Am Ende zog Matteo Salvini einen Rosen­kranz aus seiner Jackett­tasche. Der Katho­li­zismus ist immer noch tief verwurzelt in der italie­ni­schen Gesell­schaft, rechts wie links. 75 Prozent der Italiener sind katho­lisch. Oft schimpft der italie­nische Innen­mi­nister zornig und geht mit seinen Behaup­tungen bis an die Schmerz­grenze. Am vergan­genen Samstag zeigte sich Salvini hingegen von seiner lammfrommen Seite, mit kalku­lierter Milde sozusagen. 

Portrait von Julius Müller-Meiningen

Julius Müller-Meiningen berichtet als freier Korre­spondent aus Italien und dem Vatikan.

20.000 Menschen auf dem Mailänder Domplatz sahen wie der 42-jährige Chef der rechten Lega dann auch noch der Madon­nen­statue auf dem Dom, dem Wahrzeichen der Stadt, eine Kusshand zuwarf. Zusammen mit den sechs europäi­schen Schutz­hei­ligen möge auch die goldene „Madonnina“ den hier Versam­melten, aber vor allem seiner Lega bei der Europawahl am kommenden Sonntag zum Triumph verhelfen.

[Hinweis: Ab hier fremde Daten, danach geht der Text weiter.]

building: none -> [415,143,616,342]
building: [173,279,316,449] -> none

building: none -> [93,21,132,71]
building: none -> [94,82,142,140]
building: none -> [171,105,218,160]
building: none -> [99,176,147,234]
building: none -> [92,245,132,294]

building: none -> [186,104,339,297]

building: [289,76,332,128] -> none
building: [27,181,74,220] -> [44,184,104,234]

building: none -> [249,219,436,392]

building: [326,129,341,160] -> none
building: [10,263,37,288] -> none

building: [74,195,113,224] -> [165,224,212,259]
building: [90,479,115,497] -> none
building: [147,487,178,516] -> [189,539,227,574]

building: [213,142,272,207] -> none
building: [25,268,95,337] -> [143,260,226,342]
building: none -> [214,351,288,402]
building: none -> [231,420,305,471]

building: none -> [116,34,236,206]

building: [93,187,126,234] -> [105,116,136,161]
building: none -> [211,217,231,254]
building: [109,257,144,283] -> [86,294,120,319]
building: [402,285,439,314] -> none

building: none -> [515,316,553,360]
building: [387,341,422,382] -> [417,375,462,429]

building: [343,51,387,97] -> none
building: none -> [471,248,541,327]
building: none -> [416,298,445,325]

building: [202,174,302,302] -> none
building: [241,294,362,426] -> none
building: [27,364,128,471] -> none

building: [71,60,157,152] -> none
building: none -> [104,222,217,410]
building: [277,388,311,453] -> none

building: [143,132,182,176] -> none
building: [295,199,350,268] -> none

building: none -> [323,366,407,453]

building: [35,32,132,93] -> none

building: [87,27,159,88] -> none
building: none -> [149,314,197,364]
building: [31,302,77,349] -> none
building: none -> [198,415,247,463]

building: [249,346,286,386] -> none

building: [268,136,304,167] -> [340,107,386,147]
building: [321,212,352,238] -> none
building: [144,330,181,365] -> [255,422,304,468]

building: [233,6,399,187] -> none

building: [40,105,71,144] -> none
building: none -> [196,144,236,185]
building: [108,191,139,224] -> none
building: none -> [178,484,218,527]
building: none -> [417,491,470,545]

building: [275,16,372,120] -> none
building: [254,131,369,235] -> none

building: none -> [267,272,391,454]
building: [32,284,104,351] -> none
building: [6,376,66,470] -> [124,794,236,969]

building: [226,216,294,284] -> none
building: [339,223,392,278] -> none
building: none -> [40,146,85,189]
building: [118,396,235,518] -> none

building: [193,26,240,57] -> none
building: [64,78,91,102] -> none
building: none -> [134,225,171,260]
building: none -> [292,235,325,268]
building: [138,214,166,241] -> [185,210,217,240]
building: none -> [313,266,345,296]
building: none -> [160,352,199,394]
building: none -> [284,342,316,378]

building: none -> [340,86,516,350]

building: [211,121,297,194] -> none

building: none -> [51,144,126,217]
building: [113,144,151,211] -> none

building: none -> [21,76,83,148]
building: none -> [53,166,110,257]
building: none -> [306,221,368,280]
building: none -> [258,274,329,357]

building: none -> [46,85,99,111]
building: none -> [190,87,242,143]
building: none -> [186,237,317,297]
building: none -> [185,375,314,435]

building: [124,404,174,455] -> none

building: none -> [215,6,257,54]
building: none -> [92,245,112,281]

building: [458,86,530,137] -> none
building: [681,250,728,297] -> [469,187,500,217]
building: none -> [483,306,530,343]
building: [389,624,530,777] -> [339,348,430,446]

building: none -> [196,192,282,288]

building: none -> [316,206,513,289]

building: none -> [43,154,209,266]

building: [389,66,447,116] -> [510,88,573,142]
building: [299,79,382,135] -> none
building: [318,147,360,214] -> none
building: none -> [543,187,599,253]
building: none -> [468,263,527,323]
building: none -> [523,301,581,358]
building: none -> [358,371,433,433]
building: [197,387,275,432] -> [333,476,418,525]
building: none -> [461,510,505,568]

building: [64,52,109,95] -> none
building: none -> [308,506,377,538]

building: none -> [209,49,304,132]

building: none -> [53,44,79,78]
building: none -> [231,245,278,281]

Für die von weither gekom­menen Besucher mag das ein bizarrer Höhepunkt eines Wahlkampf­auf­tritts gewesen sein. Für Gert Wilders etwa von der nieder­län­di­schen Freiheits­partei (PVV), den Atheisten aus Holland. Mögli­cher­weise rümpfte auch die revolu­ti­ons­lustige Marine Le Pen aus Frank­reich innerlich die Nase oder Jörg Meuthen, der AfD-Spitzen­kan­didat bei der Europawahl. Alle waren sie an diesem Tag in Mailand, eine rechts­po­pu­lis­tische Allianz aus elf europäi­schen Ländern.

Das gemeinsame Ziel: der Rückbau Europas

Sie wollen gemeinsame Sache machen bei der Europawahl am Sonntag. Ihre Galions­figur ist Matteo Salvini, Innen­mi­nister, Parteichef und derzeitige Licht­ge­stalt der europäi­schen Rechts­po­pu­listen. Das gemeinsame Ziel ist nicht nur die Bildung einer gemein­samen Fraktion im EU-Parlament, sondern vor allem der Rückbau Europas: mehr Macht für die Natio­nal­staaten, weniger Einfluss für die Brüsseler „Techno­kraten“, und vor allem der Ausbau der EU zu einer unein­nehm­baren Festung, unerreichbar für jeden Flüchtling.

Als Radikale, Extre­misten, Rechts­po­pu­listen bezeichnet der Mainstream die in Mailand Versam­melten. Salvini hat zudem enge Drähte ins ultra­rechte Milieu: Der Innen­mi­nister trägt zuweilen Jacken, wie sie auch bei Neonazis beliebt sind. Ultra­rechten Medien gibt er – ohne mit der Wimper zu zucken – Inter­views in Buchlänge. Doch inzwi­schen scheint es, als suchte Salvini einen Ausweg aus der rechten Schmud­delecke. Die Etikette beginnen ihn langsam zu stören.

Um weiterhin bei den italie­ni­schen Wählern Erfolg zu haben, sucht er die rechte Mitte. Deshalb der Rosen­kranz, deshalb die Kusshand für die Madonna. „Auf diesem Platz gibt es keine Faschisten“, sagte Salvini in Mailand. „Ich bin auch kein Rechts­extremer. Die Extre­misten sitzen in Brüssel“, behauptete er. Diese hätten Europa 20 Jahre lang im Namen der Armut regiert. Die Menge johlte. Europas Rechte, so kurios das klingen mag, drängt in die Mitte.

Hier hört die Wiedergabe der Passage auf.